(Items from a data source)
········

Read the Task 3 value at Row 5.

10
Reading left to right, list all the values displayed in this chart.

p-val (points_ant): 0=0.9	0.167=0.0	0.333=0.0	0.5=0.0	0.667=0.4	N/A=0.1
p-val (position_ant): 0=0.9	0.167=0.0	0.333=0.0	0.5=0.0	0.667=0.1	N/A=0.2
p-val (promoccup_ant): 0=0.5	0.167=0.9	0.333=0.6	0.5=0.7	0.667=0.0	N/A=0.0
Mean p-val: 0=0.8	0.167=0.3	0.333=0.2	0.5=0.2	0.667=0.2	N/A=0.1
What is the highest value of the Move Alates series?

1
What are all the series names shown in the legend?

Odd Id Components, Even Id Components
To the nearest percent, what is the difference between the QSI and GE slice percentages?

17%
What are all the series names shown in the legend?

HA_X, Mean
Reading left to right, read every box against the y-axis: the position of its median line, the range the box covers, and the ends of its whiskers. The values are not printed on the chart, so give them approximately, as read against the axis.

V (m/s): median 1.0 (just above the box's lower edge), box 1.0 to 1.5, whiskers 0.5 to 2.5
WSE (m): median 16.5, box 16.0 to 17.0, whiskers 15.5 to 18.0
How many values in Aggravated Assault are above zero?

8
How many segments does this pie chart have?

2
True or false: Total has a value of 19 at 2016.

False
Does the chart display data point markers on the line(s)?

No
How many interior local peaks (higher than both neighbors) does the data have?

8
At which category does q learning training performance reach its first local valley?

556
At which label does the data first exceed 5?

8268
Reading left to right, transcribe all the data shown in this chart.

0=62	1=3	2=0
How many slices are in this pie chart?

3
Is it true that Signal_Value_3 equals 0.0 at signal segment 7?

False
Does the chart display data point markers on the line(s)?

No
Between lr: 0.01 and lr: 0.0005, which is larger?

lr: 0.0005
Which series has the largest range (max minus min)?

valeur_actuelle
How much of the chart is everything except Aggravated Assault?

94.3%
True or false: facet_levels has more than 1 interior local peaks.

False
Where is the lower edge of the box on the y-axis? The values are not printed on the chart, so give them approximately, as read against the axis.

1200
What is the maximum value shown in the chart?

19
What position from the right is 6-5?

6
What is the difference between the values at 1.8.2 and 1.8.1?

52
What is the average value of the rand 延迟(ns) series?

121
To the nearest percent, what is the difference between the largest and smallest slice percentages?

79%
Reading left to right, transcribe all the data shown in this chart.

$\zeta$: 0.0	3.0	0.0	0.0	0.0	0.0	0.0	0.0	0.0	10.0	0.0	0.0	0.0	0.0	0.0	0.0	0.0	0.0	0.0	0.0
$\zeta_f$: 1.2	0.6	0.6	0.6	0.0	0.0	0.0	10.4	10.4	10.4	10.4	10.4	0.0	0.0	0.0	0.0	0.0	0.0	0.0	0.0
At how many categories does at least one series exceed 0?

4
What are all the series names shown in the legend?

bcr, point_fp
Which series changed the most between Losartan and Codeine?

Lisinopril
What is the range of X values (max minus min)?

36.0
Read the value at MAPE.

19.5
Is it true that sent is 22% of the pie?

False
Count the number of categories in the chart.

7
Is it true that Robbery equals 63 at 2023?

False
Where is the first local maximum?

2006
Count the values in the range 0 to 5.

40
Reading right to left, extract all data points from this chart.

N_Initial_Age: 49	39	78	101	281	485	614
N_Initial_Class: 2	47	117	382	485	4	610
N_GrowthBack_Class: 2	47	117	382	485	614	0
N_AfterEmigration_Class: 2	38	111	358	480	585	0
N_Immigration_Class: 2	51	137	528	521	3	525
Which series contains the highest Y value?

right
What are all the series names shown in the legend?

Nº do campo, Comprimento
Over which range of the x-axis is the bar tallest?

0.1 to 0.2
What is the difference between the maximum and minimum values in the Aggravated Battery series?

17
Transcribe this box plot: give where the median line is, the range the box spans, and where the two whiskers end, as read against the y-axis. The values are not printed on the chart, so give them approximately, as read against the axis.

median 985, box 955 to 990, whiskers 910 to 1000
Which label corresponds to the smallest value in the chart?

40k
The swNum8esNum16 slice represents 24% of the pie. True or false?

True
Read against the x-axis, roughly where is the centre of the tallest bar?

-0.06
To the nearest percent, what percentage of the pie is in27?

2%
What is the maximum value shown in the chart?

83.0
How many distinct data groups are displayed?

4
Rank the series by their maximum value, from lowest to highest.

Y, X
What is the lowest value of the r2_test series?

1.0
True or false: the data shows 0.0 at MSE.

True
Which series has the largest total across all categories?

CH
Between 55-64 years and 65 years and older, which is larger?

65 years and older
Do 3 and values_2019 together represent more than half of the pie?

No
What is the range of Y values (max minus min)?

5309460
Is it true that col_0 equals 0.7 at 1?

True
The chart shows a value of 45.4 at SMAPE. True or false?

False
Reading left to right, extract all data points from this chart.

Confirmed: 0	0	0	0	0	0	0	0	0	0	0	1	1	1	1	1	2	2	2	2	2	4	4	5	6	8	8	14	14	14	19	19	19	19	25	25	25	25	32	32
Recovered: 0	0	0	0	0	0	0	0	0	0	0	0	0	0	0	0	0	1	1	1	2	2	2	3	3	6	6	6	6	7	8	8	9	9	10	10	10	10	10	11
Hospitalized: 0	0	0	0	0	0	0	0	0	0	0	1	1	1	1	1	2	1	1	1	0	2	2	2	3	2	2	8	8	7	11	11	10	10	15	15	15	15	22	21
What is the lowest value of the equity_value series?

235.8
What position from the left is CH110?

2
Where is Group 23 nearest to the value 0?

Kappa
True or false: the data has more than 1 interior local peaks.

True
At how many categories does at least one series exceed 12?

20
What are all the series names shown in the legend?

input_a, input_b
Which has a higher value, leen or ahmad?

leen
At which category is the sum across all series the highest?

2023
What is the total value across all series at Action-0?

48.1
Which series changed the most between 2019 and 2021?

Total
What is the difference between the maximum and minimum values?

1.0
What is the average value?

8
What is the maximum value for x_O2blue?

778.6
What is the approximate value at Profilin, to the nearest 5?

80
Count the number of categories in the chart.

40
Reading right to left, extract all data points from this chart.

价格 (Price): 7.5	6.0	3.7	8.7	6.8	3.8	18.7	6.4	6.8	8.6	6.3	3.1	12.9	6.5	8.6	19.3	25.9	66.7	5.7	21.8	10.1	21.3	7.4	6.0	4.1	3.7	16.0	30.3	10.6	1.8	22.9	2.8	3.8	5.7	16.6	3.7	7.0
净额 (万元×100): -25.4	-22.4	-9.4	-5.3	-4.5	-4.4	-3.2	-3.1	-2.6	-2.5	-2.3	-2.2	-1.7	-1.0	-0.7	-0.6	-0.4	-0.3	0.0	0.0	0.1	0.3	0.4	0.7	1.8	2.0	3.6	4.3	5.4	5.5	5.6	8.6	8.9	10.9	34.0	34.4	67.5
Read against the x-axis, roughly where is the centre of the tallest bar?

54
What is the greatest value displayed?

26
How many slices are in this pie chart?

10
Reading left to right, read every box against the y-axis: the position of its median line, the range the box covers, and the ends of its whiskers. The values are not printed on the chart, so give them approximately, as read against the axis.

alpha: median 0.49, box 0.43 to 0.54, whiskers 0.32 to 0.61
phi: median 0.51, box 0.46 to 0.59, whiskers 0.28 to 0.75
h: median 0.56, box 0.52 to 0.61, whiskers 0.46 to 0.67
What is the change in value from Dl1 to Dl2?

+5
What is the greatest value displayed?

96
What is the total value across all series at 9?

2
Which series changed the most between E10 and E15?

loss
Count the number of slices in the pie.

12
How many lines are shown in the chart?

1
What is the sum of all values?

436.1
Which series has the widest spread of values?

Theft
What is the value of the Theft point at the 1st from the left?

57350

········

### DIRECTIONS FOR THIS TASK
Repeat every item above word for word, leaving nothing out.

### OUTPUT FOR THIS EXERCISE
Read the Task 3 value at Row 5.

10
Reading left to right, list all the values displayed in this chart.

p-val (points_ant): 0=0.9	0.167=0.0	0.333=0.0	0.5=0.0	0.667=0.4	N/A=0.1
p-val (position_ant): 0=0.9	0.167=0.0	0.333=0.0	0.5=0.0	0.667=0.1	N/A=0.2
p-val (promoccup_ant): 0=0.5	0.167=0.9	0.333=0.6	0.5=0.7	0.667=0.0	N/A=0.0
Mean p-val: 0=0.8	0.167=0.3	0.333=0.2	0.5=0.2	0.667=0.2	N/A=0.1
What is the highest value of the Move Alates series?

1
What are all the series names shown in the legend?

Odd Id Components, Even Id Components
To the nearest percent, what is the difference between the QSI and GE slice percentages?

17%
What are all the series names shown in the legend?

HA_X, Mean
Reading left to right, read every box against the y-axis: the position of its median line, the range the box covers, and the ends of its whiskers. The values are not printed on the chart, so give them approximately, as read against the axis.

V (m/s): median 1.0 (just above the box's lower edge), box 1.0 to 1.5, whiskers 0.5 to 2.5
WSE (m): median 16.5, box 16.0 to 17.0, whiskers 15.5 to 18.0
How many values in Aggravated Assault are above zero?

8
How many segments does this pie chart have?

2
True or false: Total has a value of 19 at 2016.

False
Does the chart display data point markers on the line(s)?

No
How many interior local peaks (higher than both neighbors) does the data have?

8
At which category does q learning training performance reach its first local valley?

556
At which label does the data first exceed 5?

8268
Reading left to right, transcribe all the data shown in this chart.

0=62	1=3	2=0
How many slices are in this pie chart?

3
Is it true that Signal_Value_3 equals 0.0 at signal segment 7?

False
Does the chart display data point markers on the line(s)?

No
Between lr: 0.01 and lr: 0.0005, which is larger?

lr: 0.0005
Which series has the largest range (max minus min)?

valeur_actuelle
How much of the chart is everything except Aggravated Assault?

94.3%
True or false: facet_levels has more than 1 interior local peaks.

False
Where is the lower edge of the box on the y-axis? The values are not printed on the chart, so give them approximately, as read against the axis.

1200
What is the maximum value shown in the chart?

19
What position from the right is 6-5?

6
What is the difference between the values at 1.8.2 and 1.8.1?

52
What is the average value of the rand 延迟(ns) series?

121
To the nearest percent, what is the difference between the largest and smallest slice percentages?

79%
Reading left to right, transcribe all the data shown in this chart.

$\zeta$: 0.0	3.0	0.0	0.0	0.0	0.0	0.0	0.0	0.0	10.0	0.0	0.0	0.0	0.0	0.0	0.0	0.0	0.0	0.0	0.0
$\zeta_f$: 1.2	0.6	0.6	0.6	0.0	0.0	0.0	10.4	10.4	10.4	10.4	10.4	0.0	0.0	0.0	0.0	0.0	0.0	0.0	0.0
At how many categories does at least one series exceed 0?

4
What are all the series names shown in the legend?

bcr, point_fp
Which series changed the most between Losartan and Codeine?

Lisinopril
What is the range of X values (max minus min)?

36.0
Read the value at MAPE.

19.5
Is it true that sent is 22% of the pie?

False
Count the number of categories in the chart.

7
Is it true that Robbery equals 63 at 2023?

False
Where is the first local maximum?

2006
Count the values in the range 0 to 5.

40
Reading right to left, extract all data points from this chart.

N_Initial_Age: 49	39	78	101	281	485	614
N_Initial_Class: 2	47	117	382	485	4	610
N_GrowthBack_Class: 2	47	117	382	485	614	0
N_AfterEmigration_Class: 2	38	111	358	480	585	0
N_Immigration_Class: 2	51	137	528	521	3	525
Which series contains the highest Y value?

right
What are all the series names shown in the legend?

Nº do campo, Comprimento
Over which range of the x-axis is the bar tallest?

0.1 to 0.2
What is the difference between the maximum and minimum values in the Aggravated Battery series?

17
Transcribe this box plot: give where the median line is, the range the box spans, and where the two whiskers end, as read against the y-axis. The values are not printed on the chart, so give them approximately, as read against the axis.

median 985, box 955 to 990, whiskers 910 to 1000
Which label corresponds to the smallest value in the chart?

40k
The swNum8esNum16 slice represents 24% of the pie. True or false?

True
Read against the x-axis, roughly where is the centre of the tallest bar?

-0.06
To the nearest percent, what percentage of the pie is in27?

2%
What is the maximum value shown in the chart?

83.0
How many distinct data groups are displayed?

4
Rank the series by their maximum value, from lowest to highest.

Y, X
What is the lowest value of the r2_test series?

1.0
True or false: the data shows 0.0 at MSE.

True
Which series has the largest total across all categories?

CH
Between 55-64 years and 65 years and older, which is larger?

65 years and older
Do 3 and values_2019 together represent more than half of the pie?

No
What is the range of Y values (max minus min)?

5309460
Is it true that col_0 equals 0.7 at 1?

True
The chart shows a value of 45.4 at SMAPE. True or false?

False
Reading left to right, extract all data points from this chart.

Confirmed: 0	0	0	0	0	0	0	0	0	0	0	1	1	1	1	1	2	2	2	2	2	4	4	5	6	8	8	14	14	14	19	19	19	19	25	25	25	25	32	32
Recovered: 0	0	0	0	0	0	0	0	0	0	0	0	0	0	0	0	0	1	1	1	2	2	2	3	3	6	6	6	6	7	8	8	9	9	10	10	10	10	10	11
Hospitalized: 0	0	0	0	0	0	0	0	0	0	0	1	1	1	1	1	2	1	1	1	0	2	2	2	3	2	2	8	8	7	11	11	10	10	15	15	15	15	22	21
What is the lowest value of the equity_value series?

235.8
What position from the left is CH110?

2
Where is Group 23 nearest to the value 0?

Kappa
True or false: the data has more than 1 interior local peaks.

True
At how many categories does at least one series exceed 12?

20
What are all the series names shown in the legend?

input_a, input_b
Which has a higher value, leen or ahmad?

leen
At which category is the sum across all series the highest?

2023
What is the total value across all series at Action-0?

48.1
Which series changed the most between 2019 and 2021?

Total
What is the difference between the maximum and minimum values?

1.0
What is the average value?

8
What is the maximum value for x_O2blue?

778.6
What is the approximate value at Profilin, to the nearest 5?

80
Count the number of categories in the chart.

40
Reading right to left, extract all data points from this chart.

价格 (Price): 7.5	6.0	3.7	8.7	6.8	3.8	18.7	6.4	6.8	8.6	6.3	3.1	12.9	6.5	8.6	19.3	25.9	66.7	5.7	21.8	10.1	21.3	7.4	6.0	4.1	3.7	16.0	30.3	10.6	1.8	22.9	2.8	3.8	5.7	16.6	3.7	7.0
净额 (万元×100): -25.4	-22.4	-9.4	-5.3	-4.5	-4.4	-3.2	-3.1	-2.6	-2.5	-2.3	-2.2	-1.7	-1.0	-0.7	-0.6	-0.4	-0.3	0.0	0.0	0.1	0.3	0.4	0.7	1.8	2.0	3.6	4.3	5.4	5.5	5.6	8.6	8.9	10.9	34.0	34.4	67.5
Read against the x-axis, roughly where is the centre of the tallest bar?

54
What is the greatest value displayed?

26
How many slices are in this pie chart?

10
Reading left to right, read every box against the y-axis: the position of its median line, the range the box covers, and the ends of its whiskers. The values are not printed on the chart, so give them approximately, as read against the axis.

alpha: median 0.49, box 0.43 to 0.54, whiskers 0.32 to 0.61
phi: median 0.51, box 0.46 to 0.59, whiskers 0.28 to 0.75
h: median 0.56, box 0.52 to 0.61, whiskers 0.46 to 0.67
What is the change in value from Dl1 to Dl2?

+5
What is the greatest value displayed?

96
What is the total value across all series at 9?

2
Which series changed the most between E10 and E15?

loss
Count the number of slices in the pie.

12
How many lines are shown in the chart?

1
What is the sum of all values?

436.1
Which series has the widest spread of values?

Theft
What is the value of the Theft point at the 1st from the left?

57350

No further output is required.